Lenith returned to her chair. The grin persevered. “As if I had a choice.”
“Well, no matter. Now we need to cover lost ground.”
“What about Eby?” Lenith asked. Her throat felt dry. “I doubt… Never mind. I don’t think she’d want to meet with me. Does she live with you?”
“Haven’t seen her. Can’t say what Eby wants,” Sortie said. He scraped his rough palms together. “They put us in the Blocks a long while back after Hidden Ash burned down. Four or five years, was it? Used to talk a lot about the past. Nothing else to do. Everything looked dire but we had each other, right?
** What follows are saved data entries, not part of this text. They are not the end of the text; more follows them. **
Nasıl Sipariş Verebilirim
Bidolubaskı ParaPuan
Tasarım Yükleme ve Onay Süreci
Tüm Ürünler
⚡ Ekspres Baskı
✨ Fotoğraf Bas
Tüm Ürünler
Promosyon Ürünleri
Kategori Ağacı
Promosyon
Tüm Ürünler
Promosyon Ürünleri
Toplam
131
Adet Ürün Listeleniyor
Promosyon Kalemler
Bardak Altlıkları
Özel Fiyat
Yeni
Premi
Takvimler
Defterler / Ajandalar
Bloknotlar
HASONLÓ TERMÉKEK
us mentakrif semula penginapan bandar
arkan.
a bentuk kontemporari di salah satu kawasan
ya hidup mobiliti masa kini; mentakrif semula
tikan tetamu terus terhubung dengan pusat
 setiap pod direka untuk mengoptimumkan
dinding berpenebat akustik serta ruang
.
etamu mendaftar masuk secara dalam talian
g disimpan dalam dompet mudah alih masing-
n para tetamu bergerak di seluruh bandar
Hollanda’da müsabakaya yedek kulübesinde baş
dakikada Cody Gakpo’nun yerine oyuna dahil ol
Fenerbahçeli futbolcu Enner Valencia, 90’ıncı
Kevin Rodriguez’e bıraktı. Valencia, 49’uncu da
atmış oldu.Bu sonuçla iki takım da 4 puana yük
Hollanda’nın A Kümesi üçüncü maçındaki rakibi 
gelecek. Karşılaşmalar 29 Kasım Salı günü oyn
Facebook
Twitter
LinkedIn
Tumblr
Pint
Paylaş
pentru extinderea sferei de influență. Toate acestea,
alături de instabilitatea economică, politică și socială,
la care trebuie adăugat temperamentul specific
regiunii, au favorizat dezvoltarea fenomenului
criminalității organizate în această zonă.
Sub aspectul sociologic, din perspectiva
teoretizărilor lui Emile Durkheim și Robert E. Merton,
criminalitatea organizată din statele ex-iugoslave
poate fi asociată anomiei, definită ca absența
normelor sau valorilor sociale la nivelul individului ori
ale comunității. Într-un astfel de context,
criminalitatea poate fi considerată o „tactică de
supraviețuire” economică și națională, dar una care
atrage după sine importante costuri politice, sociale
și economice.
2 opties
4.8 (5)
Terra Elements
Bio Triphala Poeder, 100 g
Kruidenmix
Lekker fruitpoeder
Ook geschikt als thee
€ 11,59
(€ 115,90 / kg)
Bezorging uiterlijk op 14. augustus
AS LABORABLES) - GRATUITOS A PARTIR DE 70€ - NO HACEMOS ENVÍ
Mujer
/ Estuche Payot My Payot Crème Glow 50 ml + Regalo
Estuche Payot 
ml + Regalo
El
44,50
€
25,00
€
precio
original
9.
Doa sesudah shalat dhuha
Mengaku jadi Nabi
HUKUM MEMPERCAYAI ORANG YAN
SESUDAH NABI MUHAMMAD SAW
Then I was alone one morning. Didn’t take any of her stuff or leave a note. But those memories were the best for her. Back when you two had each other—the unattainable past.”
Several of the glass doors swooshed aside. More patients from the Red Route pushed toward the reception counter. Iggy tightened his belt with a grunt.
Lenith’s bottom lip quivered despite her best containment efforts. “She’s gone?”
“Afraid it’s true,” Sortie said.
Lenith plucked at the sleeve of the red shirt with the darker red splotch on the chest.
“Lenith Thaymen,” the male receptionist beckoned from the speaker.
At least two of the incoming patients searched the room and spotted her with surprised looks on their faces.
“Come see me when you can,” Sortie said. “I live in Block Two, Slot Two Two-seventy-five. And best luck.”
“Yeah. Best luck, Lenith,” Iggy said and turned to Sortie. “We might as well get back to…”
“Right this way.” The receptionist greeted Lenith with a clinical smile. He ushered her to the rightward hall, toward a hundred doors and the busy people moving between them. “What do you think of the city so far?” Lethargy cloyed in his voice, slowed his movements.
“It’s good,” Lenith said. “I like it.”
The young, drifting receptionist waved to passing doctors in their celadon bodices. They were in far more of a hurry. Lenith wanted to go that fast; to get this over with. Her guide tortured her.
“I ask every newcomer that question. They all answer the same way. ‘I like it,’” he said. “Makes me wonder if you’re all liars.”
Lenith paid no mind to the remark. Little men in little jobs stroking little egos stopped fazing her long ago.